The UK’s state pension will become unaffordable by 2035, a think-tank has warned.
The last time it was measured, in 2021, the State Pension had a total obligation to the British people of £8.9 trillion, an amount set to balloon even further due to the ratchet effect of the triple lock.
The State Pension is paid from current tax revenues rather than from money set aside in a dedicated pot built up during a person’s working life, which creates an economic burden on working-age people, the Adam Smith Institute warned.
The average person born in 1956 will receive £291,000 more than they put in, it claimed.
Britain’s demographic trends will also put the state pension under strain. By 2040, 22.7 million people will be claiming benefits, including the State Pension, but only 34 million people of working age will be able to fund it.
The Adam Smith Institute said 2035 would be the year of breaking point when the state is set to spend more on welfare payouts, the greatest proportion of which is the State Pension than it will receive into the National Insurance Investment Fund Account.
The state pension costs the UK £125 billion and pays nearly 13 million retirees; the institute predicts this will surge to £150 billion in real terms within the next decade.
However, there are possible solutions.
One idea that has been mooted is removing the triple lock
Sir Steve Webb, former pensions minister and now a pensions consultant at LCP was one of the architects of the state pension triple lock . He suggested the policy could be replaced with a system whereby pensioners were paid a fraction of average wages.
Last year, he told The Telegraph: “[The triple lock] won’t last forever because logically it would go up higher than prices and earnings in the long term. There might come a point when even pensioners want money spent on other things.
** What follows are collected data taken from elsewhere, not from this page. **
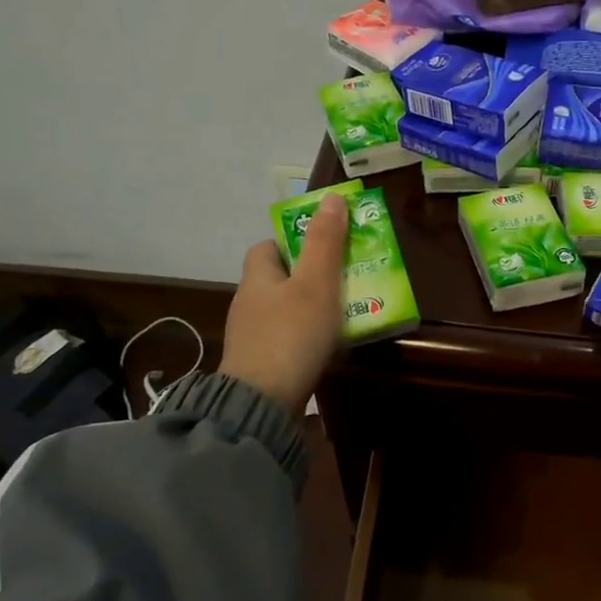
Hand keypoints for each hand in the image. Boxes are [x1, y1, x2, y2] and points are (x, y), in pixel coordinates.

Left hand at [218, 194, 346, 415]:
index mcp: (257, 277)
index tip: (326, 246)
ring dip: (314, 309)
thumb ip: (325, 242)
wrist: (262, 404)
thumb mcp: (316, 284)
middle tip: (348, 278)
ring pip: (287, 311)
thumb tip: (332, 197)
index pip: (269, 246)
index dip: (295, 241)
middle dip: (312, 277)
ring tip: (350, 313)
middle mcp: (249, 303)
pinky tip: (332, 347)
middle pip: (281, 279)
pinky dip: (310, 339)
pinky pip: (290, 340)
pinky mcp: (261, 365)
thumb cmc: (290, 335)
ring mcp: (253, 337)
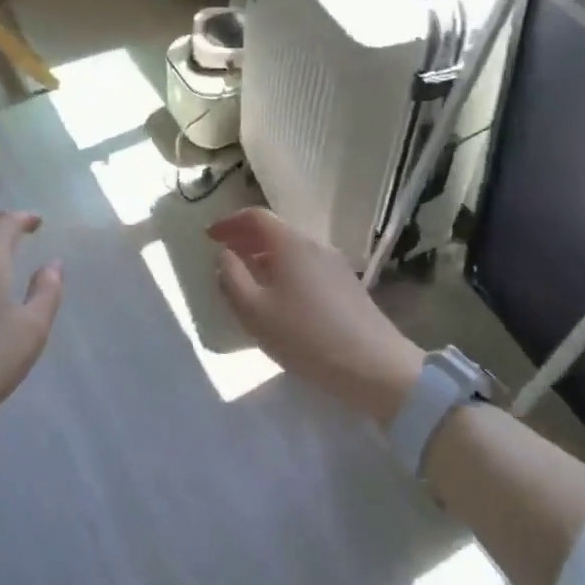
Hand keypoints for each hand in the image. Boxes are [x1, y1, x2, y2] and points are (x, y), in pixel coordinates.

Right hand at [210, 207, 423, 424]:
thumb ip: (232, 278)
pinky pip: (306, 266)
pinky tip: (280, 298)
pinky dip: (284, 270)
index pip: (255, 217)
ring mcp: (335, 265)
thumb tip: (225, 256)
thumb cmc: (305, 336)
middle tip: (224, 256)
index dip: (229, 222)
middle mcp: (315, 245)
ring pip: (291, 250)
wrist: (374, 367)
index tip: (210, 236)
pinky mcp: (347, 286)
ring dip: (265, 257)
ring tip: (248, 278)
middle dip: (246, 239)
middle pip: (275, 231)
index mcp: (290, 244)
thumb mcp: (254, 311)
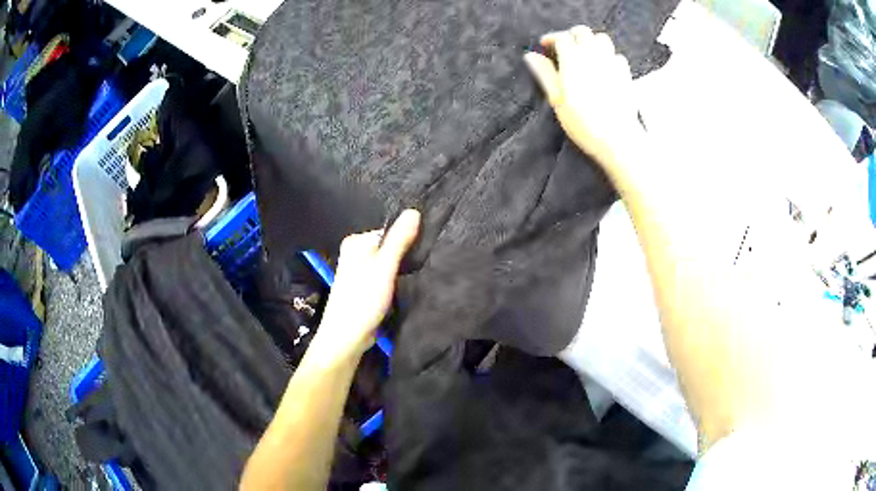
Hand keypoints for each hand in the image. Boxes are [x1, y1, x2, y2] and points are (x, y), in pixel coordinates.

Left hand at [310, 209, 420, 361]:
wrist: (347, 336)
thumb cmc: (363, 299)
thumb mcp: (385, 266)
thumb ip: (399, 239)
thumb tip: (414, 211)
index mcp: (356, 242)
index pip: (389, 231)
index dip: (407, 240)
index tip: (421, 254)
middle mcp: (355, 253)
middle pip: (388, 247)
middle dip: (404, 256)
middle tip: (420, 267)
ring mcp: (358, 272)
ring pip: (387, 264)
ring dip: (400, 271)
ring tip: (412, 279)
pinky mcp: (364, 288)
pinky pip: (384, 277)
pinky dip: (393, 281)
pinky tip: (401, 289)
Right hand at [524, 25, 642, 173]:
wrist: (617, 137)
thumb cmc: (583, 121)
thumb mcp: (557, 99)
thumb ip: (545, 74)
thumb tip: (530, 56)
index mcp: (573, 59)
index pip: (561, 37)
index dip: (551, 39)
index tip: (545, 46)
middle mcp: (593, 54)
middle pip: (582, 32)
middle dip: (571, 36)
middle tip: (564, 48)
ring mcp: (612, 62)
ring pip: (602, 38)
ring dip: (591, 42)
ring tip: (585, 54)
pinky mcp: (625, 73)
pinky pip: (617, 55)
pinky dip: (608, 56)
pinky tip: (604, 68)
It won’t be here in a generation.”
Another is encouraging more immigration, as more workers mean more tax and National Insurance revenue can be used to pay out the state pension.
Immigration currently brings an additional £3.3billion into Treasury coffers annually, according to research by the Centre for Economics and Business Research (CEBR).
Nina Skero, chief executive of CEBR, told GB News immigration was “undoubtedly” supporting the state pension system.
The average immigrant is more likely to be of working age than British-born residents, contributing more through National Insurance, income tax and council tax while using fewer public services.